Survey Says House Hunters are Relying on Social Media Tools More Than Ever
- Jan. 8, 2015
- Yelaine Suarez
- Real Estate Business
If you're not employing social media tools in your home buying search, you may be putting yourself at a disadvantage.
That's the primary takeaway from a recent survey conducted by the California division of the National Association of Realtors, which concluded online connectivity is essential not only for industry professionals, but also the customers seeking their services. Today's buyers have plenty of resources at their disposal – sometimes so many that it can be easy to feel overwhelmed – and managing them can be equal parts challenging and rewarding. According to the San Diego Union-Tribune, buyers list Facebook, Twitter, LinkedIn, Google+. Instagram and Pinterest among the many social networking tools they use to connect with professionals and enhance their house-hunting capabilities.
Getting Ahead of the Curve
Most tellingly, the survey found 75 percent of buyers in the state of California – one of the most competitive state real estate markets in the country – used social media during their searches. The lesson, therefore, is simple: Prospective homeowners not utilizing such platforms leave themselves limited margin for error. The need to act quickly is heightened when buyers are not utilizing social media, because chances are their competition is tapping into these outlets.
The functions of these social media tools are varied. Buyers are using them to compare local home prices, but also to take pictures of properties, their amenities and the neighborhoods they populate. Their proliferation is also forcing real estate industry professionals to adjust their approaches, as buyers now expect increased transparency. In other words, rather than simply conducting a Google search of their agent, house hunters now expect to see a Facebook or LinkedIn profile – preferably both – that offers information regarding the professional's services, experience, areas of specialty and industry connections.
According to the survey, the top reasons buyers cited for making a new home purchase included:
- Changes in listed prices (54 percent)
- Changes to personal income or wealth, such as those stemming from a new job or promotion (34 percent)
- Low mortgage interest rates (29 percent)
- Favorable financing terms (19 percent)
Money Better Invested
Buyer optimism seems to be improving, especially in regard to return on investment. Those who made a new home purchase within the past year have reason to believe their properties will appreciate, with 81 percent of respondents indicating an expectation local home prices will rise over the next five years and 60 percent believing they'll see value accrued within the next year. Those figures highlight a key element of the housing market's recent turnaround, especially in metro areas along the West Coast, where healthy appreciation rates have provided many homeowners with renewed wealth. By comparison, in 2009, just 35 percent of surveyed homeowners said they believed their properties would grow in value over the following five years.

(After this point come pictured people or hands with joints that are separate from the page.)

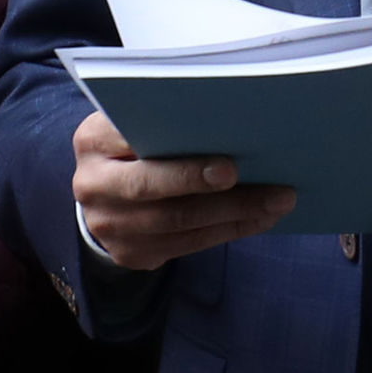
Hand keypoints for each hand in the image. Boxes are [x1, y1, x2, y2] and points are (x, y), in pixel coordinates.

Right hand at [69, 108, 291, 270]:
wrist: (104, 190)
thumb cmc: (137, 142)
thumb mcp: (137, 121)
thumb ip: (169, 119)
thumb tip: (236, 120)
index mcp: (92, 141)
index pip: (134, 143)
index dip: (182, 161)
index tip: (230, 164)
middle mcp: (92, 185)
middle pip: (156, 191)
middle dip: (215, 192)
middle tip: (270, 189)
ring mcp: (109, 226)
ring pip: (177, 224)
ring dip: (235, 214)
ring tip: (279, 202)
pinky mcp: (129, 253)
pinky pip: (186, 246)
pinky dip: (228, 230)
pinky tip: (261, 218)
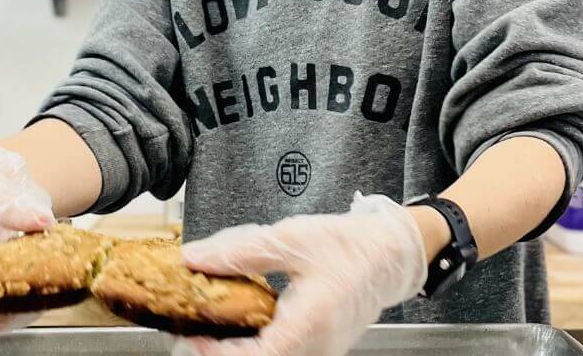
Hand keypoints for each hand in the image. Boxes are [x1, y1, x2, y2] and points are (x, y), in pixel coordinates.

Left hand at [172, 194, 427, 355]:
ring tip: (209, 328)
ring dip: (237, 351)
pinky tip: (240, 326)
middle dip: (220, 353)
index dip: (216, 354)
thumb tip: (197, 257)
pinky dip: (256, 346)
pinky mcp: (320, 347)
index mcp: (309, 323)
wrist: (392, 253)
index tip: (191, 336)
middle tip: (191, 331)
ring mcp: (320, 351)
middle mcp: (316, 347)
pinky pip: (282, 355)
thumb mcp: (291, 238)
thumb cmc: (351, 246)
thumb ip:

Other recent shifts in the market were evident, as buyers reported having made down payments of 28 percent on average – up from 20 percent in 2009. Fixed-rate mortgages are more commonly used now, with 92 percent of buyers agreeing to such financing terms. Five years earlier, 69 percent of buyers agreed to fixed rates – an indication of how favorable borrowing costs have led many buyers to lock in their rates in 2014.
More than anything, though, the difference in buyer approach is most evident in the reliance on tools designed to assist the search process. While 88 percent of home buyers still use the services of a real estate agent, the number of shoppers who found their agents online dramatically increased from 38 percent in 2003 to 65 percent in 2014. That final statistic underscores the importance of being connected for both shoppers and professionals, as well as the impact a well-crafted public-facing profile can have.